- [DOCUMENT SECTION]:

-=-=-=-=-

“I guess I’m still addicted to it. I’ve never been on drugs, but I imagine if you had cocaine it wouldn’t be any different.” 

Jerry Flanagan, Master Beekeeper and uncle of Bee Downtown CEO & founder Leigh-Kathryn Bonner, has some strong thoughts on beekeeping. For Bonner and the rest of the “Flanagan Clan”, as they’re known in their eastern NC hometown of Farmville, beekeeping is both a profession and a lifestyle. 
Bonner started her company over two years ago as a junior at North Carolina State University. Bee Downtown deals in the installation and servicing of artist-decorated and beekeeper-approved apiaries for local businesses or offices. Bonner’s bees are adorning the roofs or windows of WRAL, Burt’s Bees, the American Tobacco Campus and the home of Capitol Broadcasting president Jim Goodmon, with plans for a network of 50 mostly-urban hives by the end of 2016. 
In just two years, Bonner has earned recognition from various media outlets and top honors in competitions such as NC State’s Lulu eGames. Now, in one of the biggest developments for the Durham business to date, she’s been named one of four international OpenIDEO Climate Innovation fellows (introduced in the video below).

-=-=-=-=-

- [RECORDED INFORMATION]:
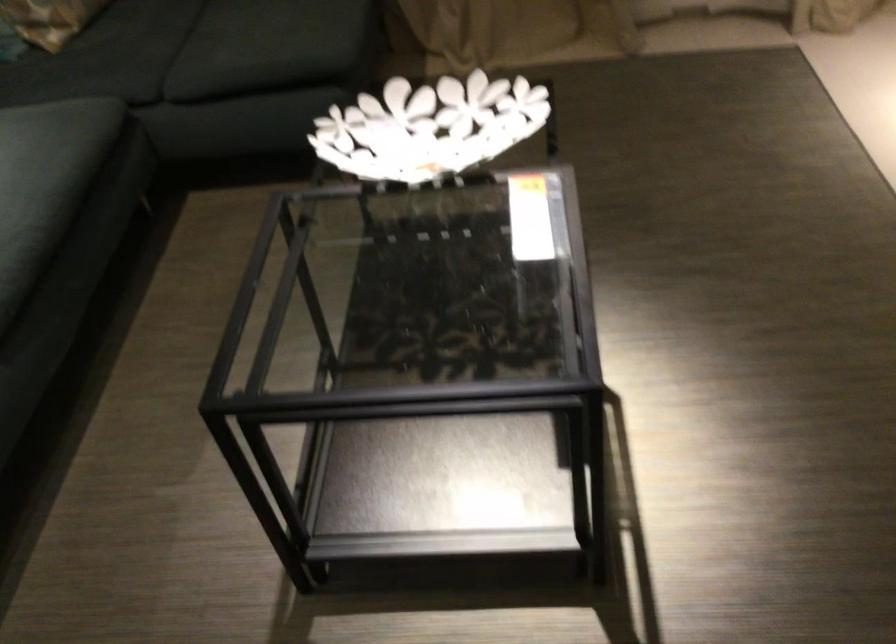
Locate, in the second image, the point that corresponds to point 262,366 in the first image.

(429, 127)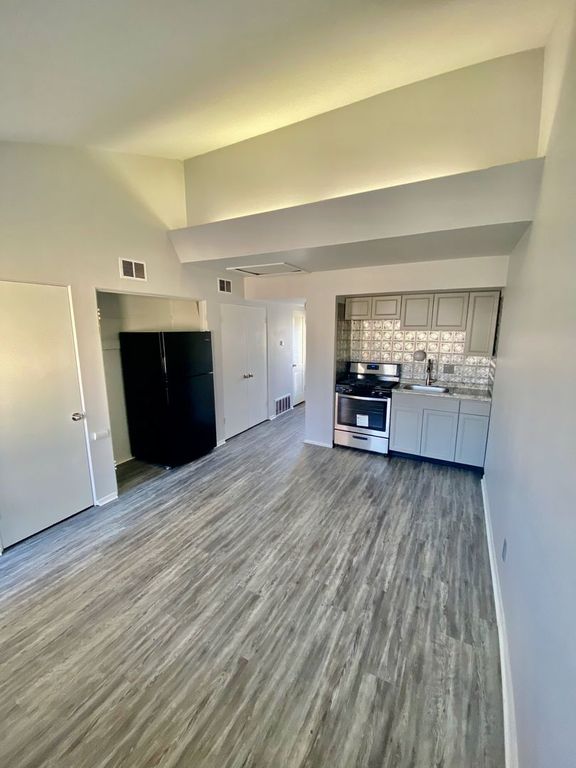
You are a GUI agent. You are given a task and a screenshot of the screen. Output one action in this format:
    pyautogui.click(x=<x>, y=<y>)
    Task: Click on the stove
    Image resolution: width=576 pixels, height=768 pixels.
    Given the screenshot: What is the action you would take?
    pyautogui.click(x=371, y=424)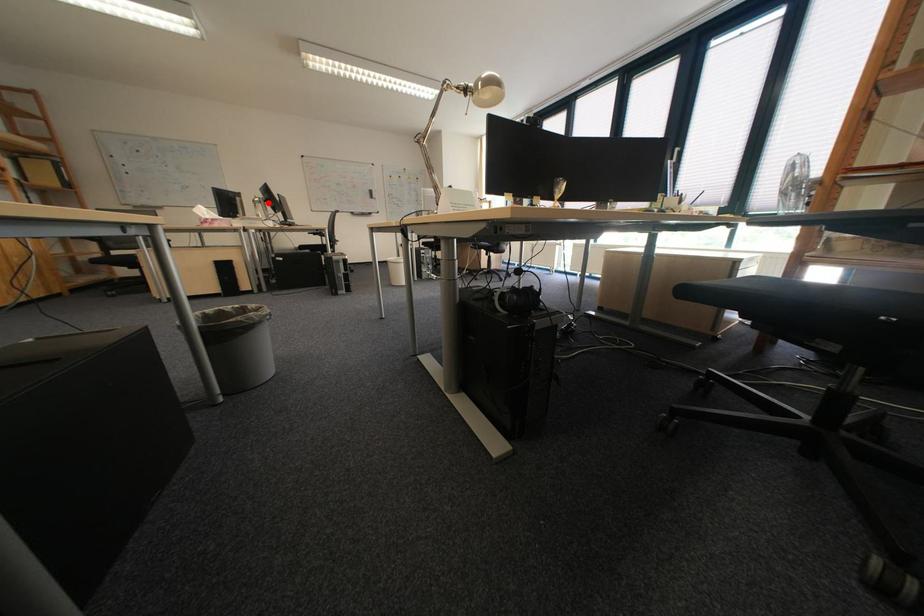
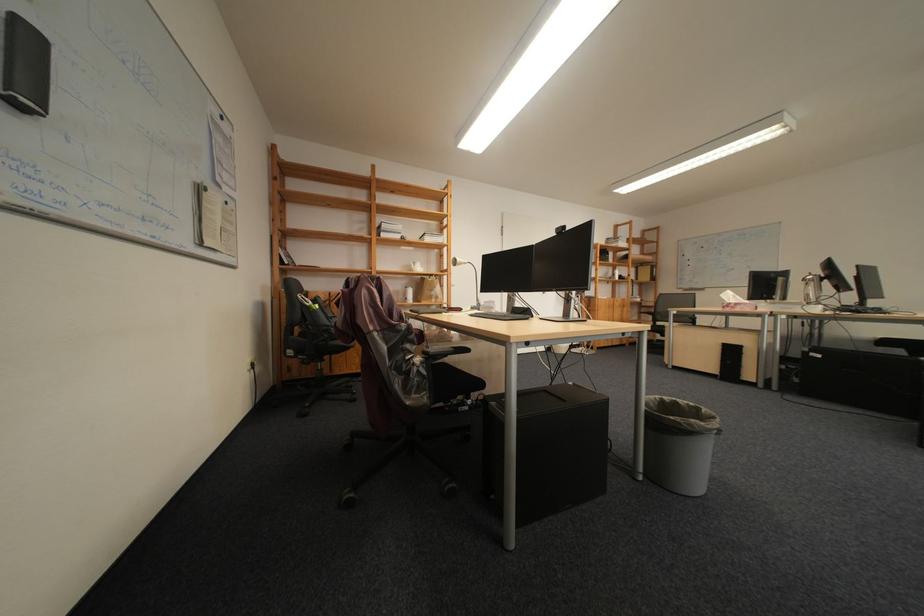
Locate, in the second image, the point that corresponds to the highlighted location in the first image.

(819, 282)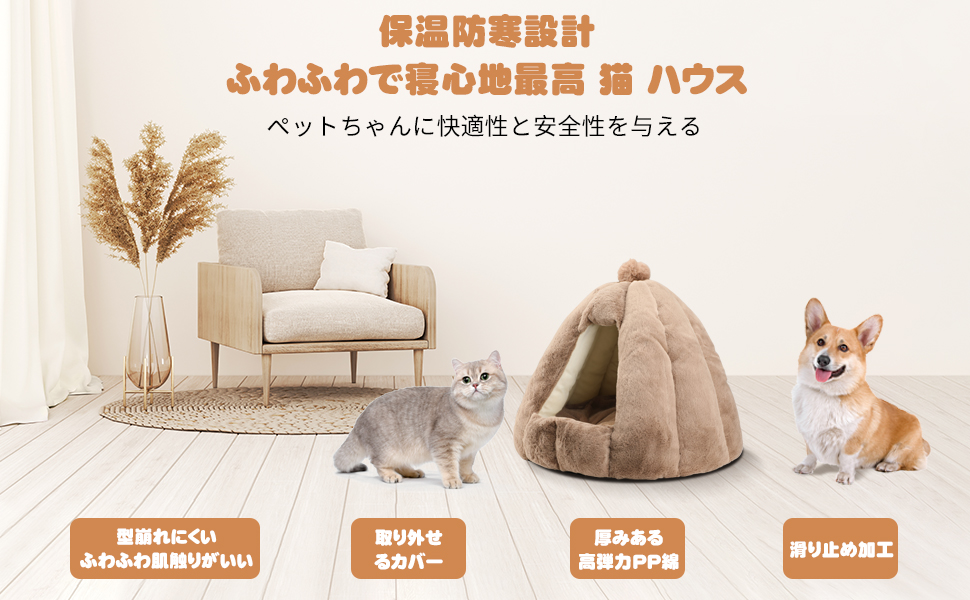
Identify the location of curtain. (43, 243).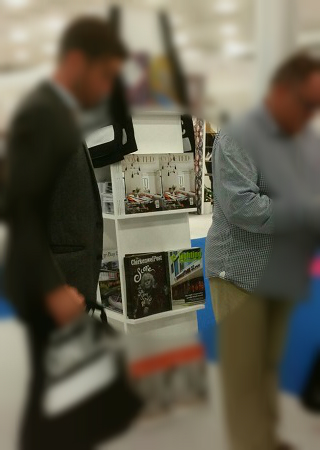
The image size is (320, 450). In order to click on ivory covered book in this screenshot , I will do `click(146, 178)`.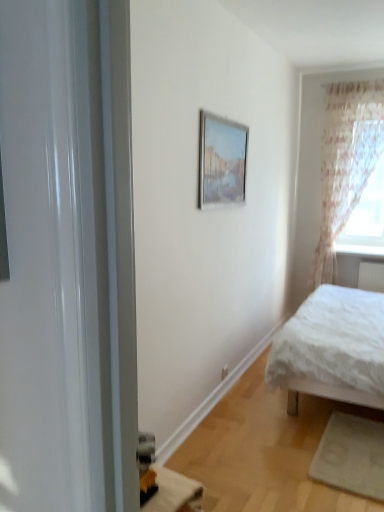
Question: Can white textured bed at right be found inside white glossy window sill at upper right?

Choices:
 (A) yes
 (B) no

Answer: (B)

Question: From the image's perspective, is white glossy window sill at upper right beneath white textured bed at right?

Choices:
 (A) no
 (B) yes

Answer: (A)

Question: Does white glossy window sill at upper right appear on the right side of white textured bed at right?

Choices:
 (A) yes
 (B) no

Answer: (A)

Question: Are white glossy window sill at upper right and white textured bed at right far apart?

Choices:
 (A) yes
 (B) no

Answer: (A)

Question: Is white glossy window sill at upper right next to white textured bed at right and touching it?

Choices:
 (A) yes
 (B) no

Answer: (B)

Question: Is white glossy window sill at upper right facing away from white textured bed at right?

Choices:
 (A) no
 (B) yes

Answer: (A)

Question: From a real-world perspective, is sheer floral fabric at right on matte silver picture frame at upper center?

Choices:
 (A) yes
 (B) no

Answer: (B)

Question: Is sheer floral fabric at right positioned before matte silver picture frame at upper center?

Choices:
 (A) yes
 (B) no

Answer: (B)

Question: Is sheer floral fabric at right further to camera compared to matte silver picture frame at upper center?

Choices:
 (A) no
 (B) yes

Answer: (B)

Question: Is sheer floral fabric at right facing towards matte silver picture frame at upper center?

Choices:
 (A) yes
 (B) no

Answer: (A)

Question: From the image's perspective, would you say sheer floral fabric at right is shown under matte silver picture frame at upper center?

Choices:
 (A) yes
 (B) no

Answer: (A)

Question: Is sheer floral fabric at right in contact with matte silver picture frame at upper center?

Choices:
 (A) yes
 (B) no

Answer: (B)

Question: From a real-world perspective, does white glossy window sill at upper right sit lower than sheer floral fabric at right?

Choices:
 (A) yes
 (B) no

Answer: (A)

-=-=-=-=-

- [ASSIGNMENT 1]: According to the beekeeping article, how many hives does Bee Downtown plan to have in its network by the end of 2016?
- [ASSIGNMENT 2]: Retype the part of the beekeeping article starting with "Jerry Flanagan, Master" and going on through "and a lifestyle.".
The records have no connection to the beekeeping article.

- [REPLY 1]: A network of 50 mostly-urban hives.

- [REPLY 2]:
Jerry Flanagan, Master Beekeeper and uncle of Bee Downtown CEO & founder Leigh-Kathryn Bonner, has some strong thoughts on beekeeping. For Bonner and the rest of the “Flanagan Clan”, as they’re known in their eastern NC hometown of Farmville, beekeeping is both a profession and a lifestyle.